Development of a Human Induced Pluripotent Stem Cell-Derived Cerebellar Organoid Model

Text of the abstract

The cerebellum is important for processing motor and sensory information. Due to its continoued development during the post-natal period, it is vulnerable to a number of pathological processes, for example to different type of ataxias. Since the development of the human cerebellum is completely different from that of the mouse cerebellum, it is essential to use human model systems to study both developmental and neurodegenerative processes.

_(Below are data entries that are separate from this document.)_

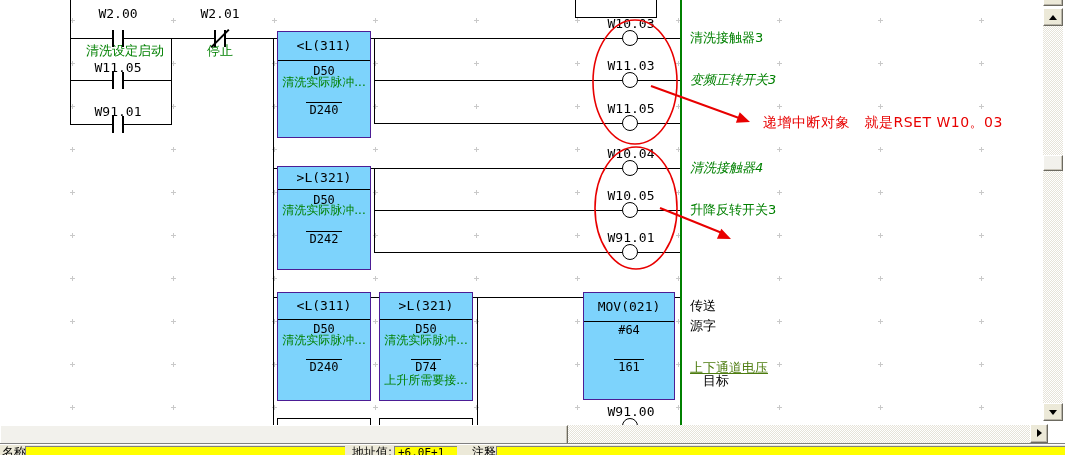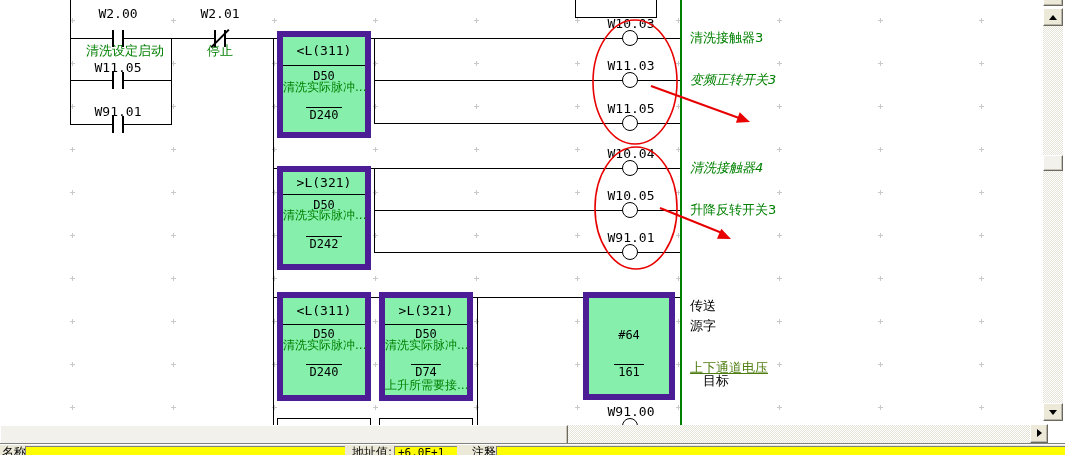--- a/index.html
+++ b/index.html
@@ -22,7 +22,7 @@
   .gap{position:absolute;left:5px;top:7px;width:8px;height:3px;background:#fff;}
   .slash{position:absolute;left:8px;top:-4px;width:2px;height:25px;background:#000;transform:rotate(45deg);}
   .coil{position:absolute;width:16px;height:16px;border:1px solid #000;border-radius:50%;background:#fff;box-sizing:border-box;}
-  .blk{position:absolute;border:6px solid #4c1d95;background:#86efac;box-sizing:border-box;padding-left:23px;}
+  .blk{position:absolute;border:1px solid #4c1d95;background:#7dd3fc;box-sizing:border-box;padding-left:23px;}
   .blk-title{position:absolute;left:0;right:0;top:0;border-bottom:1px solid #000;text-align:center;
              font-family:"DejaVu Sans Mono","Liberation Mono",monospace;white-space:nowrap;}
   .blk-row{position:absolute;left:0;right:0;text-align:center;font-size:12px;line-height:12px;white-space:nowrap;}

We have previously developed a human induced pluripotent stem cell (hiPSC)-derived cerebellar organoid system, containingthe disease relevant cell types in a tissue-like organization. However, Calbindin-positive Purkinje neurons seen on day 50 of the organoid differentiation do not show mature Purkinje morphology.
Increasing the duration of cerebellar organoid culture times can lead to the generation of Purkinje neurons with morphology and functions similar to postnatal cells. From the point of view of disease modeling, this provides a more relevant test system for the development of therapeutic interventions than our currently available cerebellar organoid model.
Therefore we increased the culture times of the cerebellar organoids from 50 days to 120 days to develope a reproducible differentiation protocol for the generation of a hiPSC-derived organoid model of the cerebellum containing mature Purkinje neurons. From day 75 to day 120, the organoids were maintained in two different conditions, where one of the mediums has been supplemented with glucose. The cell types found in the organoids as well as the morphology of Purkinje neurons on days 75 and 120 of the differentiation were characterized by immunocytochemical methods.
Overall, it can be concluded that we have created an organoid model of the human cerebellum, which contains mature Purkinje neurons, so in the future, we can use this improved protocol to study neurodegenerative diseases.
I am deeply grateful to the ÚNKP (23-3-I.) for their generous support, which has been instrumental in both the progress of my research and the creation of the poster presentation. Their funding has significantly contributed to the success of my work, and I appreciate the opportunities it has provided.